Yes, historically we haven't used the message infrastructure from Unified, but I plan to do it in the future. Similarly I could use processor data instead of file data.

And you could do that always; no need to only do it on the client?

The same remark plugins is run against each MDX file for both client/server compilers (that's the actual problem!). If we remove that condition, then the message will be logged twice for each file.

wooorm commented 2 months ago

with the introduction of RSC the 2 bundles could become significantly different

Right, that’s what I’m going after: there will be different bundles, where webpack will process files differently. If it processes 1 javascript file in 2 ways, then it makes sense that it processes 1 mdx file in 2 ways too.

But to me that's not really the subject for us here because we don't use RSCs yet.

I am wondering about this from the premature optimization point: you can do work to cache MDX now. Then you add RSC (is that not inevitable?), and perhaps then you cannot cache anymore?

you'd probably render MDX docs on the server only because they are static

Why should MDX be static?

Afaik MDX docs do not support directives and client components are expected to be in separate files, so this is not expected to work and MDX docs are expected to be packaged as JSX only in the server app:

Not yet supported, indeed. But I can imagine someone asking for this feature?

the JSX version of the MDX doc for both apps is very likely to be similar. That's what I want to optimize.

I wonder about this. Perhaps!

slorber commented 2 months ago

I am wondering about this from the premature optimization point: you can do work to cache MDX now. Then you add RSC (is that not inevitable?), and perhaps then you cannot cache anymore?

Even if the 2 bundles are different, I believe the mdx => jsx conversion will remain the same in both cases.
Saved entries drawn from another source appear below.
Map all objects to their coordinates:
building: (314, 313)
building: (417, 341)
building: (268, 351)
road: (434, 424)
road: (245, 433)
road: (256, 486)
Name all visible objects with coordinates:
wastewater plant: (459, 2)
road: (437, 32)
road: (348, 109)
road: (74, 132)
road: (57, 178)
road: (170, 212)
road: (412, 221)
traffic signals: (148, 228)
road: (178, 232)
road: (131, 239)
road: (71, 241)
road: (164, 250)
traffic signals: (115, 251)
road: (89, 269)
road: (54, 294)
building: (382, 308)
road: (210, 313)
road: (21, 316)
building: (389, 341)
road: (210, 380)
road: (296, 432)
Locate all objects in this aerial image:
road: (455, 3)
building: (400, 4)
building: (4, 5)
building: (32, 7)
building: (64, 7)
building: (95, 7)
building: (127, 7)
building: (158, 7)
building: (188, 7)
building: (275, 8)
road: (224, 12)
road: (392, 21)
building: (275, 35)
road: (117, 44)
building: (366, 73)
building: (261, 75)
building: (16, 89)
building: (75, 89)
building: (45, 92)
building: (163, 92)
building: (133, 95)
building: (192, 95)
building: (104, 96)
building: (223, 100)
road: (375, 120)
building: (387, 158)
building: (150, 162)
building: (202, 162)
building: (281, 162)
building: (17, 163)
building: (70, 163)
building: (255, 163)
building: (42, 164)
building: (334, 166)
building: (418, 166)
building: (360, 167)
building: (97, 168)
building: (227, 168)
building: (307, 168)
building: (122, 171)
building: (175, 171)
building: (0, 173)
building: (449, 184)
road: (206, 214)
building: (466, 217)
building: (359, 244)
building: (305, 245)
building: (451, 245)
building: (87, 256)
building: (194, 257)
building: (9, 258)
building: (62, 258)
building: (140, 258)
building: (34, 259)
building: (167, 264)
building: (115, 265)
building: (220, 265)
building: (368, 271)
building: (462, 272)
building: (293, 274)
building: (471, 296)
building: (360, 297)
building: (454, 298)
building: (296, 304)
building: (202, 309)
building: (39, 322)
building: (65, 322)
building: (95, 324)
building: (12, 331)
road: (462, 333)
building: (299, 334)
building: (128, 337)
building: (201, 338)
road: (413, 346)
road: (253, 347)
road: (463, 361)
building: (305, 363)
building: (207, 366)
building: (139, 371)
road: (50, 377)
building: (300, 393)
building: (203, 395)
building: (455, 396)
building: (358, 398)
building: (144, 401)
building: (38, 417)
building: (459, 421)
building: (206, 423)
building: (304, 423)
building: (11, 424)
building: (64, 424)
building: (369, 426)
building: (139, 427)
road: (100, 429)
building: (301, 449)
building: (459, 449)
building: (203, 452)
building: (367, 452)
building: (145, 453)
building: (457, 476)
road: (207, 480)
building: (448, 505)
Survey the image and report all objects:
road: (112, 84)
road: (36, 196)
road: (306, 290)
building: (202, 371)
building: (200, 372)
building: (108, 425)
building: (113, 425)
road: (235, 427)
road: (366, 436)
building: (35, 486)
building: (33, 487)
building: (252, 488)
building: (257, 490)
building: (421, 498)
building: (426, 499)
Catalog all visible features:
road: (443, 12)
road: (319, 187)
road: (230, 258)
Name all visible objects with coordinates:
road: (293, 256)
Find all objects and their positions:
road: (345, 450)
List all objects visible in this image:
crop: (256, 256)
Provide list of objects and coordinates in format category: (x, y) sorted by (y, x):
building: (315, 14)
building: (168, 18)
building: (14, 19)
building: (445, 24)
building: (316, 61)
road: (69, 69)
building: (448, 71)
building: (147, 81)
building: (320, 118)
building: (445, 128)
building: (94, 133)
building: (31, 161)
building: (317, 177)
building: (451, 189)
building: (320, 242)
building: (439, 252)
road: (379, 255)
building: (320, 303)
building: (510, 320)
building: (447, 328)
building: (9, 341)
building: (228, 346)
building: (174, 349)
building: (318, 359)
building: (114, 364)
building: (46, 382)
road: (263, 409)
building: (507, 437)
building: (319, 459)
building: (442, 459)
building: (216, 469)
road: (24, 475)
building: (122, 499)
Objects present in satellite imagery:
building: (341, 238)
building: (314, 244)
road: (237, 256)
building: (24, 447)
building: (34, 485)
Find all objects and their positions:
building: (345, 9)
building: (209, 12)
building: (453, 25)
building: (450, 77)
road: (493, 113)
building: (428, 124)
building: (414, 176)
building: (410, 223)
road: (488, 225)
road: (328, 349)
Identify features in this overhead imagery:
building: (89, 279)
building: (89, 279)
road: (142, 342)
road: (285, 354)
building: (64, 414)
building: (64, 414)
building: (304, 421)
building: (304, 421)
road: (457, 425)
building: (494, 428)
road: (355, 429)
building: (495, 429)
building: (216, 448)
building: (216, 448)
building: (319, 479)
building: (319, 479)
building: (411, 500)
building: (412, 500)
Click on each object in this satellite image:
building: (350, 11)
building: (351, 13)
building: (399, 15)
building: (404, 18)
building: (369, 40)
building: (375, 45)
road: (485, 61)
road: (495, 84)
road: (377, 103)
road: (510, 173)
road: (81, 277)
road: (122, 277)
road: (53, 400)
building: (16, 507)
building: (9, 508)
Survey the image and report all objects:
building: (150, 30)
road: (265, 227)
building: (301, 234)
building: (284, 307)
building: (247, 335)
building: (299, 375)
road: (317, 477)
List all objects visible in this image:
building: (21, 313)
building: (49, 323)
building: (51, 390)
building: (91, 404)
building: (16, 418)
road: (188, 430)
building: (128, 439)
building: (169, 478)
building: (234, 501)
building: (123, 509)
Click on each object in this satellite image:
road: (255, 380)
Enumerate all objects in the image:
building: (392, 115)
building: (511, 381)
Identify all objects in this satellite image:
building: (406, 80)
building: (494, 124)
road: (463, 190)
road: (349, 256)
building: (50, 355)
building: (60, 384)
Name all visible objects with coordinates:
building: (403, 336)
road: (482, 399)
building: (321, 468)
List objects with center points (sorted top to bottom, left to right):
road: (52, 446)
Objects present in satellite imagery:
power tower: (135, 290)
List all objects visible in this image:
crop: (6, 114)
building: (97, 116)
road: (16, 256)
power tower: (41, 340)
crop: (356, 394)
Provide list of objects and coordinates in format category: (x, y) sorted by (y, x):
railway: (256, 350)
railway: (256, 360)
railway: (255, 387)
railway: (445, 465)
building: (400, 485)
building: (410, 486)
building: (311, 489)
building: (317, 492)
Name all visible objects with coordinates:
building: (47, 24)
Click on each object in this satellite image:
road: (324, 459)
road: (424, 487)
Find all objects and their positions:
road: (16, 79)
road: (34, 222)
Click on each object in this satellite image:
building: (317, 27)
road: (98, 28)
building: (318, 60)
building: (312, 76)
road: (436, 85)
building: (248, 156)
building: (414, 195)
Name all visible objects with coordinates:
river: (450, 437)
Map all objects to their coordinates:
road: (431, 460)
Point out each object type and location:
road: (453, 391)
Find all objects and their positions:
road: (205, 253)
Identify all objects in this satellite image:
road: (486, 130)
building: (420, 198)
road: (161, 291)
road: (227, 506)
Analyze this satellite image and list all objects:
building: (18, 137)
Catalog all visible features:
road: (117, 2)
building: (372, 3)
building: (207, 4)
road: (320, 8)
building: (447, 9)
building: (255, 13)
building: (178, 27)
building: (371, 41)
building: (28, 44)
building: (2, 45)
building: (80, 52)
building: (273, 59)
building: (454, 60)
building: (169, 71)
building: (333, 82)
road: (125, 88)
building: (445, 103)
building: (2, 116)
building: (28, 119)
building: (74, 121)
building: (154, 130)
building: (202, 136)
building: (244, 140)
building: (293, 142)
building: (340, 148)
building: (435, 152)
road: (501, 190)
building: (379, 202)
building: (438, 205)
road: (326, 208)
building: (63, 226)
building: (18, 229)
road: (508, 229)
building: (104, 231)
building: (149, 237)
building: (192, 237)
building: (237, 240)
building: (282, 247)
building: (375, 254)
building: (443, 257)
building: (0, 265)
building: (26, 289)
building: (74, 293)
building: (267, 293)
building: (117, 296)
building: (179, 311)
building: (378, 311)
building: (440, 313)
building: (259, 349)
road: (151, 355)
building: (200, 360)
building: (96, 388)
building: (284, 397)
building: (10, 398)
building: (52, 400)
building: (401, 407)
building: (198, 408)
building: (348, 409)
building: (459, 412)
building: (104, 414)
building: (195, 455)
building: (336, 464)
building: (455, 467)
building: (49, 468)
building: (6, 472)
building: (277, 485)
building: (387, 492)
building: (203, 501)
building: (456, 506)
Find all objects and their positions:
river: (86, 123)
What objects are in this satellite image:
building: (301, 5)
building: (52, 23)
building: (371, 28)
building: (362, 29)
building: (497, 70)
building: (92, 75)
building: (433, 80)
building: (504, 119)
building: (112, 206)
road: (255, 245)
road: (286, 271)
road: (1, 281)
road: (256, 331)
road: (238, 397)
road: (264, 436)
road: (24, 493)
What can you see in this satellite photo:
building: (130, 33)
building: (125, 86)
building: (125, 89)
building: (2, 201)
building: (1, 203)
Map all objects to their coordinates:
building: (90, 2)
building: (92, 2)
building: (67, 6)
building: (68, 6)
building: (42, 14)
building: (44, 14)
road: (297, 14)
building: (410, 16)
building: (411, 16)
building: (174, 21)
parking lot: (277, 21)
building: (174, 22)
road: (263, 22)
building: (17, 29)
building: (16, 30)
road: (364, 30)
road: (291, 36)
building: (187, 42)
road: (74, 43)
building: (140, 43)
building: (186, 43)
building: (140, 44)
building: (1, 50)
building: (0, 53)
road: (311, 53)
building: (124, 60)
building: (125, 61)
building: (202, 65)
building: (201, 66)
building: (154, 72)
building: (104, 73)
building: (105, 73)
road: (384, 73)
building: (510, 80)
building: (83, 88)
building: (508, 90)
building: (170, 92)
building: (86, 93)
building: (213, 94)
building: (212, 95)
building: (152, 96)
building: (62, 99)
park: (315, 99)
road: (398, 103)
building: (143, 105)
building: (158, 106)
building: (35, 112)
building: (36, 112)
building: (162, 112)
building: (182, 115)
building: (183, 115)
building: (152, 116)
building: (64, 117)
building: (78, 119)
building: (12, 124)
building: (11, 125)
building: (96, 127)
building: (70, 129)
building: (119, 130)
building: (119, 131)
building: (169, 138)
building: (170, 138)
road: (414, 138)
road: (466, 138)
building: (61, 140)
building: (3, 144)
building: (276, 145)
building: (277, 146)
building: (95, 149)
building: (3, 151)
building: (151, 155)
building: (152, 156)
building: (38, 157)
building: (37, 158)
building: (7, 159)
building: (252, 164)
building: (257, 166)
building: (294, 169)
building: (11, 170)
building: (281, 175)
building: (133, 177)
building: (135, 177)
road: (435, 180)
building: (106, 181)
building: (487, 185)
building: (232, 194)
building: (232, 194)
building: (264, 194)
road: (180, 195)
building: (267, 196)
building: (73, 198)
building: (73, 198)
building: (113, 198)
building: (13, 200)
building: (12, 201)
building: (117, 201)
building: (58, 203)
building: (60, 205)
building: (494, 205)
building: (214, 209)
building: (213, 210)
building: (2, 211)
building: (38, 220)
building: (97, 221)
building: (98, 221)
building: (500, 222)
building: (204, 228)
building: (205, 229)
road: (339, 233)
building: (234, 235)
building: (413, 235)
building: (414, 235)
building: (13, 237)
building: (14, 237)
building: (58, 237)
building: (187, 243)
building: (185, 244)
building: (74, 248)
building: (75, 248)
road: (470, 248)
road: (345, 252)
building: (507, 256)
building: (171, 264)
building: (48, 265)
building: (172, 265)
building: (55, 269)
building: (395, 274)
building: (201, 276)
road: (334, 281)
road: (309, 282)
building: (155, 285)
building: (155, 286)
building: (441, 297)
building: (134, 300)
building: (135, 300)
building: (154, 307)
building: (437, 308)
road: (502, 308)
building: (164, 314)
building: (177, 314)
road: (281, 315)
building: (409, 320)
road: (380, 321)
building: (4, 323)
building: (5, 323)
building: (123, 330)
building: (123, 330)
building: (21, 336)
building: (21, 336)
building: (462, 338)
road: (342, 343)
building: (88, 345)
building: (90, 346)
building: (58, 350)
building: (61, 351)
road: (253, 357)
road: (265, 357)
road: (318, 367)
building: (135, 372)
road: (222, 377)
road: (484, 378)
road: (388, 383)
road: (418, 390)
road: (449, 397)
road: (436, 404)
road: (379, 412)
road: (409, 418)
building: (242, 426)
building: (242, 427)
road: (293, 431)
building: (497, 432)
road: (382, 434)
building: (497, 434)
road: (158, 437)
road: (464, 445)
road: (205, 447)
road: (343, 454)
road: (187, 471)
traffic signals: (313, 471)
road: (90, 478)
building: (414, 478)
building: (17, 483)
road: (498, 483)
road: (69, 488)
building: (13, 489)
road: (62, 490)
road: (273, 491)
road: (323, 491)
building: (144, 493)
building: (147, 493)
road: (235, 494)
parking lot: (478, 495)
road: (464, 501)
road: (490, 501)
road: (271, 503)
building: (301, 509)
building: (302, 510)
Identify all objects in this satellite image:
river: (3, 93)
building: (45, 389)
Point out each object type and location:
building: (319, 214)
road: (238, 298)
Just that one will be evaluated and not the other.

Why should MDX be static?

MDX is content. Even if the RSC payload of a mdx file is static, it's still able to reference interactive React components. You can render MDX docs only on a server and still make interactive content. That's assuming that users do not use client-only hooks directly inlined into MDX docs. But even if they do, the mdx => jsx compilation input/output will probably remain the same no?

Not yet supported, indeed. But I can imagine someone asking for this feature?

That's possible but we could also decide to not support it in Docusaurus on purpose and ask client components to always be in separate files.